Les associations de microcrédit se mobilisent pour assainir le secteur

Les ouvertures d’antennes seront désormais concertées.
La Fédération nationale des associations de microcrédit travaille sur des normes et des ratios d’activité standard.

Sortie remarquée du président de la Fédération nationale des associations de microcrédit (Fnam), Tariq Sijilmassi, qui, à l’occasion d’une rencontre avec la presse, en a profité pour donner une meilleure visibilité sur ce qui se passe aujourd’hui dans le secteur. C’est que depuis septembre, ce dernier traverse une zone de perturbations à cause notamment de la détérioration de certains indicateurs d’activité du secteur, notamment le niveau des créances en souffrance. Un premier rapport du CGAP, une enquête de Bank Al Maghrib puis, plus récemment, une étude de la Société financière internationale (SFI), ont tous relevé, en effet, quelques inquiétudes face à la montée des impayés qui sont passés à plus de 5% alors que, pendant plusieurs années, ils n’avaient guère dépassé 1%. Pour M. Sijilmassi, il ne faut pas s’inquiéter outre mesure d’une telle évolution car le microcrédit d’aujourd’hui n’est pas celui d’il y a cinq ans. Le contexte a changé et, partant, le modèle de fonctionnement lui aussi. Et justement, c’est tout le secteur du microcrédit qui est contraint aujourd’hui de faire sa mue.

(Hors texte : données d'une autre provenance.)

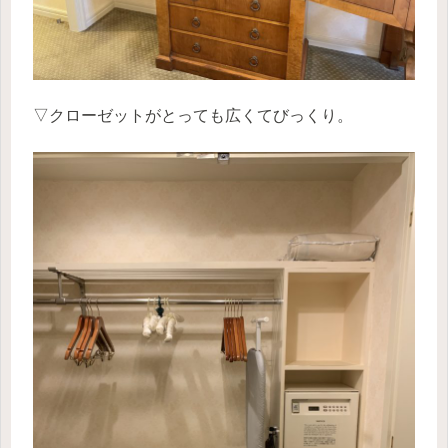
▽クローゼットがとっても広くてびっくり。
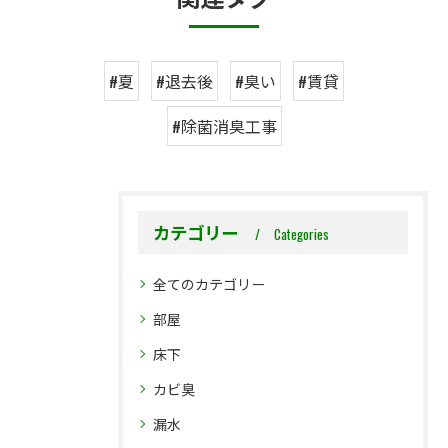
#夏
#退去後
#臭い
#賃貸
#除菌消臭工事
カテゴリー
Categories
全てのカテゴリー
部屋
床下
カビ臭
漏水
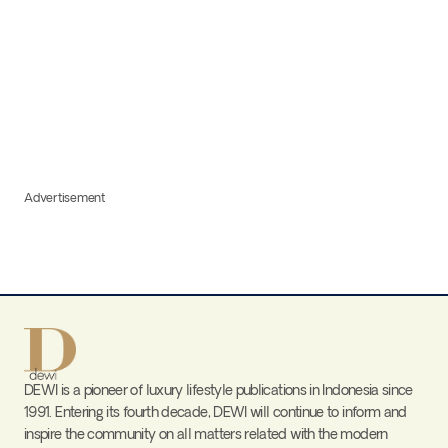
Advertisement
DEWI is a pioneer of luxury lifestyle publications in Indonesia since
1991. Entering its fourth decade, DEWI will continue to inform and
inspire the community on all matters related with the modern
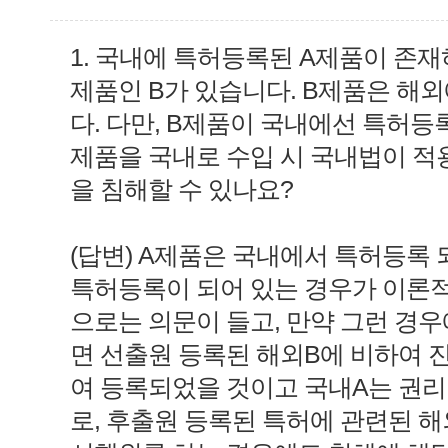
1. 국내에 특허등록된 A제품이 존재
제품인 B가 있습니다. B제품은 해
다. 다만, B제품이 국내에선 특허등
제품을 국내로 수입 시 국내법이 적
을 침해할 수 있나요?
(답변) A제품은 국내에서 특허등록 
특허등록이 되어 있는 경우가 이론
으로는 의문이 들고, 만약 그런 경
면 선출원 등록된 해외B에 비하여 
여 등록되었을 것이고 국내A는 권
로, 후출원 등록된 특허에 관련된 해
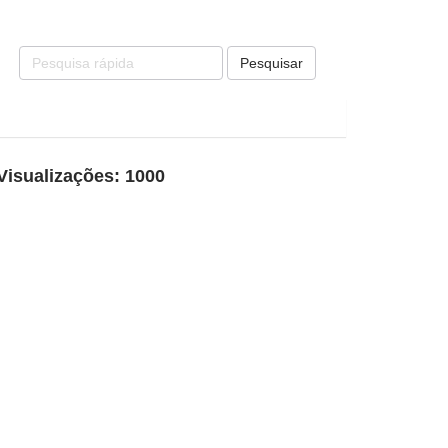
Pesquisar
Visualizações: 1000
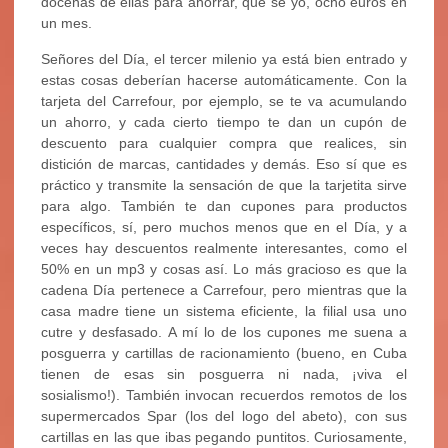
docenas de ellas para ahorrar, qué sé yo, ocho euros en
un mes.
Señores del Día, el tercer milenio ya está bien entrado y
estas cosas deberían hacerse automáticamente. Con la
tarjeta del Carrefour, por ejemplo, se te va acumulando
un ahorro, y cada cierto tiempo te dan un cupón de
descuento para cualquier compra que realices, sin
distición de marcas, cantidades y demás. Eso sí que es
práctico y transmite la sensación de que la tarjetita sirve
para algo. También te dan cupones para productos
específicos, sí, pero muchos menos que en el Día, y a
veces hay descuentos realmente interesantes, como el
50% en un mp3 y cosas así. Lo más gracioso es que la
cadena Día pertenece a Carrefour, pero mientras que la
casa madre tiene un sistema eficiente, la filial usa uno
cutre y desfasado. A mí lo de los cupones me suena a
posguerra y cartillas de racionamiento (bueno, en Cuba
tienen de esas sin posguerra ni nada, ¡viva el
sosialismo!). También invocan recuerdos remotos de los
supermercados Spar (los del logo del abeto), con sus
cartillas en las que ibas pegando puntitos. Curiosamente,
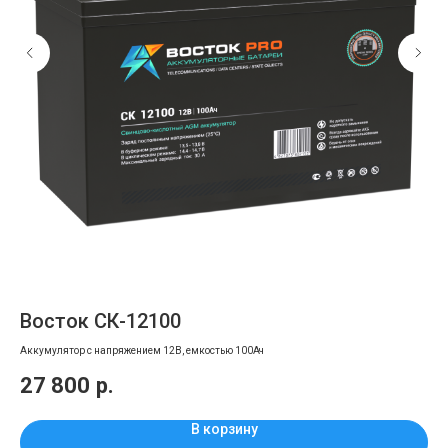
Восток СК-12100
С
Аккумулятор с напряжением 12В, емкостью 100Ач
27 800
р.
1
В корзину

Des règles de provisionnement depuis janvier 2009
Certes, et le président de la Fnam n’a pas cessé de le répéter, les associations de microcrédit ne sont pas des banques et ne doivent pas être comparées à des banques notamment quand il est question d’impayés. Cela dit, leur fonctionnement y ressemble fortement et ce pour trois raisons au moins : par leurs produits qui sont des crédits donnant lieu à des remboursements périodiques, par leurs réseaux d’antennes ressemblant fortement à ceux des agences bancaires et, enfin, par l’obligation qu’elles ont de respecter des normes prudentielles et des ratios. On rappellera, pour ce dernier point, que, depuis janvier 2009, les associations de microcrédit sont assujetties à des règles de provisionnement des impayés, convenus avec Bank Al Maghrib. Il s’agit, en effet, d’une grande révolution pour le secteur. Mais le président de la Fnam promet qu’elle ne sera pas la seule.  Depuis plusieurs mois, les associations travaillent sur plusieurs fronts dans le sens d’une meilleure transparence et d’une professionnalisation du secteur. En plus des règles de gouvernance, dont le provisionnement des impayés, la Fnam a, par exemple, initié la réflexion sur l’instauration de ratios d’activité et de normes pour la profession. De même, conscients que la course parfois sauvage à l’ouverture d’antenne a fait beaucoup de tort au secteur, les membres de la fédération ont décidé désormais de se concerter davantage en ce qui concerne les ouvertures de nouveaux bureaux. «Il n’est pas normal d’avoir 7 antennes de microcrédit dans la même rue dans une localité au moment où pour certaines régions on n’en trouve pas à des centaines de kilomètres à la ronde», fait remarquer M. Sijilmassi. Lui-même patron de la Fondation Ardi (filiale du Crédit agricole du Maroc), il s’est dit prêt s’il le faut à fermer des antennes et d’aller en ouvrir dans les régions non encore desservies.